● Consigna de trabajo 1
Traduce al inglés la siguiente oración del fragmento sobre Shozo Awazu: "El pasado 18 de marzo tuvimos conocimiento del fallecimiento del maestro awazu pero no teníamos suficientes datos para mostraros un artículo digno de él."
● Consigna de trabajo 2
Según el fragmento sobre Shozo Awazu, ¿a qué edad murió el maestro?
● Consigna de trabajo 3
Enumera todas las personas que se nombran en el fragmento sobre Shozo Awazu.

● Fragmento de lectura
Maestro Shozo Awazu


    El pasado 18 de marzo tuvimos conocimiento del fallecimiento del maestro awazu pero no teníamos suficientes datos para mostraros un artículo digno de él. Sabíamos lo que sabe la mayoría de ser uno de los asistentes de kawaishi y promotor del judo a nivel mundial. Pero esto no era suficiente para escribirlo hasta que un comunicado de Luís Podestá y un comentario de Juan Bonitch Góngora (Juanito), nos ha permitido mostraros con más proximidad la figura de Shozo Awazu. Y es por eso que os transcribimos literalmente ambos comentarios:

Luís Podestá escribió:
Shozo AwazuMaestro Shozo Awazu 9º DAN figura emblemática del judo que ha participado activamente en el desarrollo del judo francés y en todo el mundo fallecio a los 92 años.

● Información registrada

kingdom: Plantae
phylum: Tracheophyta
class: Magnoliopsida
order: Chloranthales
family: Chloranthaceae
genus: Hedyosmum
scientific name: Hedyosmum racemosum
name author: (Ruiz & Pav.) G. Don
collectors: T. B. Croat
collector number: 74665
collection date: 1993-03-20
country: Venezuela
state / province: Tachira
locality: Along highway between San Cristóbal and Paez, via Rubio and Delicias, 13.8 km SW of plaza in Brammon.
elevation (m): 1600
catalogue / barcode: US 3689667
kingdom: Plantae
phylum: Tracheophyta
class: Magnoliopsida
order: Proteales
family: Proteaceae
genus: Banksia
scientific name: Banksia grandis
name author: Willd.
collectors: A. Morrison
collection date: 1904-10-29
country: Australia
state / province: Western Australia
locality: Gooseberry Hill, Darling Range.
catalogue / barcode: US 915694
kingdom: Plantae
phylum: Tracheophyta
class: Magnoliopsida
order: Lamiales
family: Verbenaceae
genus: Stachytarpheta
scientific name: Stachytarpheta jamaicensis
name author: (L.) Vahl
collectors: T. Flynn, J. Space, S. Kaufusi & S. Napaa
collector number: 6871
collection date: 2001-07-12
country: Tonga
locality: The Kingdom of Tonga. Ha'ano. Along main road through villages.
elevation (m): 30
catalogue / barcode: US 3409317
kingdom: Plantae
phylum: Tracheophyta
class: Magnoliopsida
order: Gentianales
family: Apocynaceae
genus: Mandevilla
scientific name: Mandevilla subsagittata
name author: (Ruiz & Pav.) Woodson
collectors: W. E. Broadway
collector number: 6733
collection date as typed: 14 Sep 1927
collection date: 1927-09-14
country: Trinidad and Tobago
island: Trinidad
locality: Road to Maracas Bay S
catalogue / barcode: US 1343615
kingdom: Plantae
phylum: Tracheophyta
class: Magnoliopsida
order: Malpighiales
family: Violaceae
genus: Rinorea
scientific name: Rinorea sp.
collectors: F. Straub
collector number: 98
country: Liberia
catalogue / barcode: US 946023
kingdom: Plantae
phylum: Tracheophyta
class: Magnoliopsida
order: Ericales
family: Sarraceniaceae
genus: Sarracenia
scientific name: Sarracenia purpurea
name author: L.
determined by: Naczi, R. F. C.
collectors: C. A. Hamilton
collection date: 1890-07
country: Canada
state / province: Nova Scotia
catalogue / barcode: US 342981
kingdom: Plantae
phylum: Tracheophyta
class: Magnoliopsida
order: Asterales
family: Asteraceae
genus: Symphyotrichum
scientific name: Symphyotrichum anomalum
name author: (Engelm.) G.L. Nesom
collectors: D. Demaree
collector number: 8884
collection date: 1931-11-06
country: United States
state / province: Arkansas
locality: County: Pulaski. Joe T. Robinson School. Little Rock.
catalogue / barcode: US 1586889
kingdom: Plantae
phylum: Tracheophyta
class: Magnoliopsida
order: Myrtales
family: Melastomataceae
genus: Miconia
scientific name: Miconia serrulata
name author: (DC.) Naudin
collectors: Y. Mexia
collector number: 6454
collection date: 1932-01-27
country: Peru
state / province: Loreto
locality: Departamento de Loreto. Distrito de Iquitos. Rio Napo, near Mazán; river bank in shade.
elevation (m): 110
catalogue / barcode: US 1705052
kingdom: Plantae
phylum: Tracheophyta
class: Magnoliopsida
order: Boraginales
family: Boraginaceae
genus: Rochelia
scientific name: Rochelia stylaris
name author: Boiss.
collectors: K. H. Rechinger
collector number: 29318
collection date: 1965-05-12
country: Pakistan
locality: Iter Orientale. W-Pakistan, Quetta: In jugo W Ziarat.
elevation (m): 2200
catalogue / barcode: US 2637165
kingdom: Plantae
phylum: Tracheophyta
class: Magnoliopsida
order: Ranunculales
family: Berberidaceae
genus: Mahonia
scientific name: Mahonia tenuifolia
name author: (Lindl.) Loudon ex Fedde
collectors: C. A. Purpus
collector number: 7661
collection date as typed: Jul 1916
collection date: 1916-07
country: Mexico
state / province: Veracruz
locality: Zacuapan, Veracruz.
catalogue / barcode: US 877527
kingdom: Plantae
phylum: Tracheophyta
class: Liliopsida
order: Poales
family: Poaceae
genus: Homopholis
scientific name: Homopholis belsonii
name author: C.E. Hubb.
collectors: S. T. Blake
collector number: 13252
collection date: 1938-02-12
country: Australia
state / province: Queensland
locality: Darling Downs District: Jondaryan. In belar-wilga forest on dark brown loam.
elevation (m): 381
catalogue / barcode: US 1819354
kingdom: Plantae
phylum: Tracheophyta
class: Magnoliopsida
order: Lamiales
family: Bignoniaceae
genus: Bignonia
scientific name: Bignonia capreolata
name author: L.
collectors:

● Resultado del ejercicio 1
Last March 18 we learned of the death of master Awazu, but we did not have enough information to show you an article worthy of him.

● Resultado del ejercicio 2
A los 92 años.

● Resultado del ejercicio 3
Shozo Awazu, kawaishi, Luís Podestá y Juan Bonitch Góngora (Juanito).